If anything, the global environment has become more challenging than it was when Balsillie was building BlackBerry. Economists like Royce Mendes, managing director at the financial services company Desjardins, said the pressure on Canada is even higher now.
"Innovation is working at a breakneck speed, we need to keep up. We cannot use policies or model the economy in the same way we were in the last century; things are very different today," Mendes told CBC News.
The first step in getting an innovation plan is making sure policy makers know what innovation means. That may sound simplistic, but most experts agree politicians don't always have a good handle on the difference between invention and innovation.

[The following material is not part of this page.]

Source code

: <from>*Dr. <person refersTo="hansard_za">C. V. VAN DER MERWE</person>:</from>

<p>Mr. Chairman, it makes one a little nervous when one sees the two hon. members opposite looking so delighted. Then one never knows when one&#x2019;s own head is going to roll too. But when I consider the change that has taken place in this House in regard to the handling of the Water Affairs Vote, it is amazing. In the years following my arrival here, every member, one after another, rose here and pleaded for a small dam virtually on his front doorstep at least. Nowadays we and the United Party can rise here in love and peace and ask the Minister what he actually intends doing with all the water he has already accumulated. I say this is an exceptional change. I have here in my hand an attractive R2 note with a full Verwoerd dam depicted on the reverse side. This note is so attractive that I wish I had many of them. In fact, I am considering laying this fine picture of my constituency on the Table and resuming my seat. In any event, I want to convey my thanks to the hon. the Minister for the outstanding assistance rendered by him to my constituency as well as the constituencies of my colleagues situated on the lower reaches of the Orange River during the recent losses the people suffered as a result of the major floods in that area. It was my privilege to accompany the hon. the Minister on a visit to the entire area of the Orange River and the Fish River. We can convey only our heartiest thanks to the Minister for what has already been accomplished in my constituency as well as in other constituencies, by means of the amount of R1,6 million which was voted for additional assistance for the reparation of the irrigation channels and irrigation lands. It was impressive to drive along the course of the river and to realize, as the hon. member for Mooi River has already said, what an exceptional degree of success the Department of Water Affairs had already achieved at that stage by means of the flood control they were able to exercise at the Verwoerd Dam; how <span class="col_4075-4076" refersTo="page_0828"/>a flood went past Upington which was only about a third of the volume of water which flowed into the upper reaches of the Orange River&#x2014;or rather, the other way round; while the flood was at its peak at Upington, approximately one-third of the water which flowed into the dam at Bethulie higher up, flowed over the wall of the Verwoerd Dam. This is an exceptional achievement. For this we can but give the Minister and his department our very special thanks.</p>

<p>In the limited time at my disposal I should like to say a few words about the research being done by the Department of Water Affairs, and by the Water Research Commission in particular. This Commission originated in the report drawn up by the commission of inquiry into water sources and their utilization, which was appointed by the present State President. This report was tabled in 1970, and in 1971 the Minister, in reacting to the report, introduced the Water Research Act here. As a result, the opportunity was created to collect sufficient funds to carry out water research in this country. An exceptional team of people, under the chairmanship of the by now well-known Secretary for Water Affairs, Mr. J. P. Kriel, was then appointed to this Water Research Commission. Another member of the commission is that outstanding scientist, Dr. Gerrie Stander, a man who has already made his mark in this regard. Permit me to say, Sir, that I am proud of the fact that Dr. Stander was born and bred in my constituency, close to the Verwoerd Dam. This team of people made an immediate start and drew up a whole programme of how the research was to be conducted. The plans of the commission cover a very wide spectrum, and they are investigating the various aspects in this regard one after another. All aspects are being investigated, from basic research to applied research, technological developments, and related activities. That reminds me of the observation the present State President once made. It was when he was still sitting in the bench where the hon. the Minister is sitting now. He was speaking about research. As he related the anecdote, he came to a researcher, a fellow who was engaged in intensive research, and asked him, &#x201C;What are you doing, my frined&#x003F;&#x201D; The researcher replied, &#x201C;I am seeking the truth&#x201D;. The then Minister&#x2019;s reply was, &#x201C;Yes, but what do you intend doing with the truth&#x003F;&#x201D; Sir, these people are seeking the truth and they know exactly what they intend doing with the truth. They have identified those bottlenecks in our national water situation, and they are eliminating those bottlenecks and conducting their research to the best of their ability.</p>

An invention, said Breznitz, is a new idea while innovation is about building a market and a system of support to help foster more inventions.
'Innovation is uncertain and risky'
Once that is settled, the next challenge is convincing Canadian businesses to innovate. And Breznitz said that's harder than you may think.
An environment where businesses can make profit without much risk is bound to struggle with innovation, he said. If you look at the biggest companies in Canada, from mining to forestry, from telecommunications companies to banks, there isn't a lot of competition and the regulatory hurdles are significant, he added.
Businesses like Shopify have shown how innovation can drive growth and profit. Financial services companies like WealthSimple have changed the way Canadians think about the banking sector.
But that level of innovation remains rare in Canada's elite business circles.
And regulatory obstacles make entrepreneurs think twice before trying to build something in Canada.
Breznitz said an entrepreneur has to consider whether they can build a product. Then that entrepreneur has to think about whether customers will buy the product. But even if you manage to do both, you still don't know if you'll be allowed to sell that product in Canada.
"So multiple entrepreneurs and companies just either don't bother to try, because the uncertainties are so high, including regulatory uncertainty. Or we just move to the U.S. to do that. And they say, excuse my language 'f–k it,'" said Brenitz. He points to regulations in everything from new green technology, to financial services that prevent businesses from even trying to launch in Canada.
Mendes agrees too much regulation can be an obstacle. But he said the real trick is finding a balance, pointing to the banking crisis which clobbered the U.S. financial system.
"A heavy hand on regulations sometimes can protect the Canadian economy: 2008-2009 is a prime example of that," said Mendes. "There's a careful balance that we need to strike between regulation, competitiveness and innovation."
For all the problems, everyone interviewed for this article expressed a keen sense of optimism about the future. They say Canada has amazing universities that have churned out a highly educated workforce. And slowly, they say, politicians are taking action.
In February, the federal government unveiled the Canada Innovation Corporation, with a hefty $2.6 billion budget over four years.
The CIC will provide funding ranging from $50,000 to $5 million per project. Larger-scale R&D projects could land as much as $20 million per project.
Breznitz is being heralded as the architect of the CIC. He sounds cautiously optimistic about its prospects for success.
"In two or three years, we should already start to see some change," he said. "And then 15 years from now we'll say, 'Wow, we actually did it.' But it's a very big if."
One of the best parts of the BlackBerry movie is watching entrepreneurs Mike Lazaridis and Jim Balsillie hustle to grow and build. Their team is thriving. And the world fell in love with their product.
Policy alone can't replicate that. But government policy absolutely can put in systems that help entrepreneurs thrive and mitigate failures when they happen.